Her famous folks have always been supportive of her Hollywood ambitions

Being the child of famous Hollywood parents has been something of a double-edged sword for Maude Apatow. While her parentage has opened doors, keeping those doors open has come with an increased degree of pressure and responsibility. "I know that people definitely see me as my parents' kid, so it's important to me to work twice as hard to prove myself," she said in an interview with Who What Wear

Citing the "really good mentor-mentee relationship" she has with her father, she credited him for knowing how to encourage her and what to teach her about acting, noting, "I feel very lucky to be able to work with him."

While her parents have encouraged her acting ambitions since she was a child, they also insisted she graduate from high school before pursuing an acting career. However, Apatow told Collider, "The second I graduated, I was like, 'Let's go!' I guess I always knew that I wanted to do this 'cause I grew up around it, but I also couldn't imagine doing anything else. It wasn't even a question."

Her Euphoria character's play is based on an actual play she wrote in high school

Maude Apatow has made no secret of her love for musical theater, something that bubbled to the surface in a Season 2 episode of "Euphoria." In that episode, Apatow's character, Lexi Howard, debuts the play that she wrote about her life and in which she also stars. 

As Apatow explained in an interview with Variety, the play-within-the-show came about from a "semi-collaboration" with "Euphoria" creator Sam Levinson. "It was loosely inspired by my high school play that I produced," Apatow divulged, admitting, "Everyone in the theater department hated me, but I really wanted to do a good job."

She added more details in an interview with Entertainment Weekly, revealing that the inspiration for the episode originated from her experience with that play during her senior year of high school. As Apatow explained, she was at the helm of "a student-produced, directed, and written show, and I was the producer, and I was like a tyrant." Once she and Levinson discussed her recollections, she added, "Sam went in and wrote it all."

She once pulled out her own tooth for a character

Let it never be said that Maude Apatow isn't committed to the craft of acting. In fact, that level of dedication has been evident since her childhood, as she explained during an appearance on "Late Night with Seth Meyers."

Noting that she started doing theater when she was a kid, Apatow recalled that she pushed to be as real as possible with her work. As an example, she pointed to a school "Gold Rush Day" when she was 9 years old. In order to get into costume authentically, she "wanted to look like a miner, so I, like, ripped out my tooth." Asked if the tooth had been loose, she clarified that "it was not a loose tooth at all," saying, "It was not ready to go. I just ripped it out ... I was dedicated!"

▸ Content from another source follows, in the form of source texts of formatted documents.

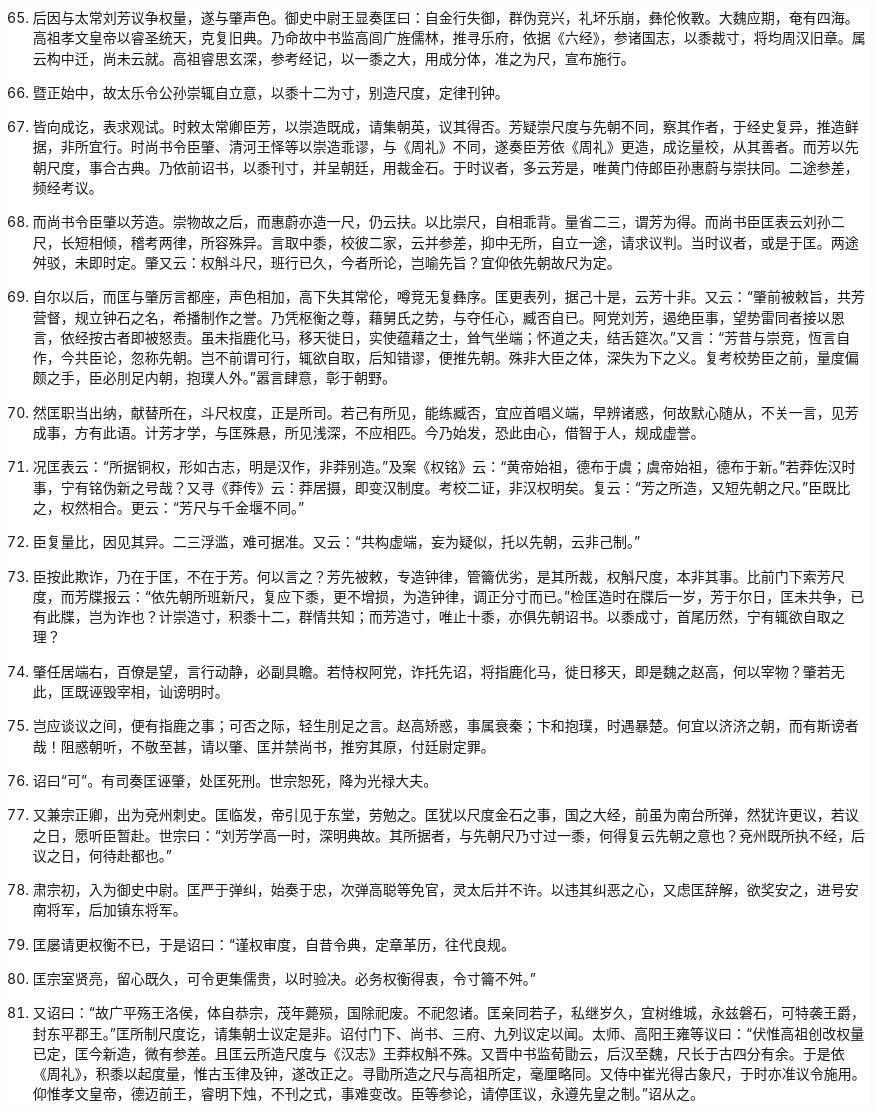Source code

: 65. <span id="阳平王_京兆王_济阴王_汝阴王_乐浪王_广平王-65"></span>
后因与太常刘芳议争权量，遂与肇声色。御史中尉王显奏匡曰：自金行失御，群伪竞兴，礼坏乐崩，彝伦攸斁。大魏应期，奄有四海。高祖孝文皇帝以睿圣统天，克复旧典。乃命故中书监高闾广旌儒林，推寻乐府，依据《六经》，参诸国志，以黍裁寸，将均周汉旧章。属云构中迁，尚未云就。高祖睿思玄深，参考经记，以一黍之大，用成分体，准之为尺，宣布施行。

66. <span id="阳平王_京兆王_济阴王_汝阴王_乐浪王_广平王-66"></span>
暨正始中，故太乐令公孙崇辄自立意，以黍十二为寸，别造尺度，定律刊钟。

67. <span id="阳平王_京兆王_济阴王_汝阴王_乐浪王_广平王-67"></span>
皆向成讫，表求观试。时敕太常卿臣芳，以崇造既成，请集朝英，议其得否。芳疑崇尺度与先朝不同，察其作者，于经史复异，推造鲜据，非所宜行。时尚书令臣肇、清河王怿等以崇造乖谬，与《周礼》不同，遂奏臣芳依《周礼》更造，成讫量校，从其善者。而芳以先朝尺度，事合古典。乃依前诏书，以黍刊寸，并呈朝廷，用裁金石。于时议者，多云芳是，唯黄门侍郎臣孙惠蔚与崇扶同。二途参差，频经考议。

68. <span id="阳平王_京兆王_济阴王_汝阴王_乐浪王_广平王-68"></span>
而尚书令臣肇以芳造。崇物故之后，而惠蔚亦造一尺，仍云扶。以比崇尺，自相乖背。量省二三，谓芳为得。而尚书臣匡表云刘孙二尺，长短相倾，稽考两律，所容殊异。言取中黍，校彼二家，云并参差，抑中无所，自立一途，请求议判。当时议者，或是于匡。两途舛驳，未即时定。肇又云：权斛斗尺，班行已久，今者所论，岂喻先旨？宜仰依先朝故尺为定。

69. <span id="阳平王_京兆王_济阴王_汝阴王_乐浪王_广平王-69"></span>
自尔以后，而匡与肇厉言都座，声色相加，高下失其常伦，噂竞无复彝序。匡更表列，据己十是，云芳十非。又云：“肇前被敕旨，共芳营督，规立钟石之名，希播制作之誉。乃凭枢衡之尊，藉舅氏之势，与夺任心，臧否自已。阿党刘芳，遏绝臣事，望势雷同者接以恩言，依经按古者即被怒责。虽未指鹿化马，移天徙日，实使蕴藉之士，耸气坐端；怀道之夫，结舌筵次。”又言：“芳昔与崇竞，恆言自作，今共臣论，忽称先朝。岂不前谓可行，辄欲自取，后知错谬，便推先朝。殊非大臣之体，深失为下之义。复考校势臣之前，量度偏颇之手，臣必刖足内朝，抱璞人外。”嚣言肆意，彰于朝野。

70. <span id="阳平王_京兆王_济阴王_汝阴王_乐浪王_广平王-70"></span>
然匡职当出纳，献替所在，斗尺权度，正是所司。若己有所见，能练臧否，宜应首唱义端，早辨诸惑，何故默心随从，不关一言，见芳成事，方有此语。计芳才学，与匡殊悬，所见浅深，不应相匹。今乃始发，恐此由心，借智于人，规成虚誉。

71. <span id="阳平王_京兆王_济阴王_汝阴王_乐浪王_广平王-71"></span>
况匡表云：“所据铜权，形如古志，明是汉作，非莽别造。”及案《权铭》云：“黄帝始祖，德布于虞；虞帝始祖，德布于新。”若莽佐汉时事，宁有铭伪新之号哉？又寻《莽传》云：莽居摄，即变汉制度。考校二证，非汉权明矣。复云：“芳之所造，又短先朝之尺。”臣既比之，权然相合。更云：“芳尺与千金堰不同。”

72. <span id="阳平王_京兆王_济阴王_汝阴王_乐浪王_广平王-72"></span>
臣复量比，因见其异。二三浮滥，难可据准。又云：“共构虚端，妄为疑似，托以先朝，云非己制。”

73. <span id="阳平王_京兆王_济阴王_汝阴王_乐浪王_广平王-73"></span>
臣按此欺诈，乃在于匡，不在于芳。何以言之？芳先被敕，专造钟律，管籥优劣，是其所裁，权斛尺度，本非其事。比前门下索芳尺度，而芳牒报云：“依先朝所班新尺，复应下黍，更不增损，为造钟律，调正分寸而已。”检匡造时在牒后一岁，芳于尔日，匡未共争，已有此牒，岂为诈也？计崇造寸，积黍十二，群情共知；而芳造寸，唯止十黍，亦俱先朝诏书。以黍成寸，首尾历然，宁有辄欲自取之理？

74. <span id="阳平王_京兆王_济阴王_汝阴王_乐浪王_广平王-74"></span>
肇任居端右，百僚是望，言行动静，必副具瞻。若恃权阿党，诈托先诏，将指鹿化马，徙日移天，即是魏之赵高，何以宰物？肇若无此，匡既诬毁宰相，讪谤明时。

75. <span id="阳平王_京兆王_济阴王_汝阴王_乐浪王_广平王-75"></span>
岂应谈议之间，便有指鹿之事；可否之际，轻生刖足之言。赵高矫惑，事属衰秦；卞和抱璞，时遇暴楚。何宜以济济之朝，而有斯谤者哉！阻惑朝听，不敬至甚，请以肇、匡并禁尚书，推穷其原，付廷尉定罪。

76. <span id="阳平王_京兆王_济阴王_汝阴王_乐浪王_广平王-76"></span>
诏曰“可”。有司奏匡诬肇，处匡死刑。世宗恕死，降为光禄大夫。

77. <span id="阳平王_京兆王_济阴王_汝阴王_乐浪王_广平王-77"></span>
又兼宗正卿，出为兗州刺史。匡临发，帝引见于东堂，劳勉之。匡犹以尺度金石之事，国之大经，前虽为南台所弹，然犹许更议，若议之日，愿听臣暂赴。世宗曰：“刘芳学高一时，深明典故。其所据者，与先朝尺乃寸过一黍，何得复云先朝之意也？兗州既所执不经，后议之日，何待赴都也。”

78. <span id="阳平王_京兆王_济阴王_汝阴王_乐浪王_广平王-78"></span>
肃宗初，入为御史中尉。匡严于弹纠，始奏于忠，次弹高聪等免官，灵太后并不许。以违其纠恶之心，又虑匡辞解，欲奖安之，进号安南将军，后加镇东将军。

79. <span id="阳平王_京兆王_济阴王_汝阴王_乐浪王_广平王-79"></span>
匡屡请更权衡不已，于是诏曰：“谨权审度，自昔令典，定章革历，往代良规。

80. <span id="阳平王_京兆王_济阴王_汝阴王_乐浪王_广平王-80"></span>
匡宗室贤亮，留心既久，可令更集儒贵，以时验决。必务权衡得衷，令寸籥不舛。”

81. <span id="阳平王_京兆王_济阴王_汝阴王_乐浪王_广平王-81"></span>
又诏曰：“故广平殇王洛侯，体自恭宗，茂年薨殒，国除祀废。不祀忽诸。匡亲同若子，私继岁久，宜树维城，永兹磐石，可特袭王爵，封东平郡王。”匡所制尺度讫，请集朝士议定是非。诏付门下、尚书、三府、九列议定以闻。太师、高阳王雍等议曰：“伏惟高祖创改权量已定，匡今新造，微有参差。且匡云所造尺度与《汉志》王莽权斛不殊。又晋中书监荀勖云，后汉至魏，尺长于古四分有余。于是依《周礼》，积黍以起度量，惟古玉律及钟，遂改正之。寻勖所造之尺与高祖所定，毫厘略同。又侍中崔光得古象尺，于时亦准议令施用。仰惟孝文皇帝，德迈前王，睿明下烛，不刊之式，事难变改。臣等参论，请停匡议，永遵先皇之制。”诏从之。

After high school, Apatow went on to study theater at Northwestern University, but she decided to take a break. However, as she told Vanity Fair, before she was able to go back, she wound up being cast in "Euphoria." "I wanted to make sure if I was leaving school to act that it was worth it, and 'Euphoria' is unlike anything I've ever seen," she said.

She's struggled with acne

Like many people in their early 20s, Maude Apatow has struggled with acne. Appearing in a 2022 video for Vogue in which she shared her typical skincare routine, Apatow revealed that being a professional actor and the heavy makeup it requires caused her "skin [to get] a lot worse." She shared, "I needed to come up with a routine, and this one I've used all through shooting 'Euphoria' and it's worked."

She also shared some of the acne-related wisdom she'd picked up along the way, such as not to "pick" at a pimple because that will make the acne spread. "I never believed that when people told me that," she said. "Then I learned that if I pop zits, they travel."

The biggest thing she's learned about battling acne outbreaks was to make sure she'd completely cleaned her face before going to bed each night. However, she admitted, "Just wearing so much makeup for so many hours, and reapplying it and reapplying it, it just gets like — it's so hard not to break out."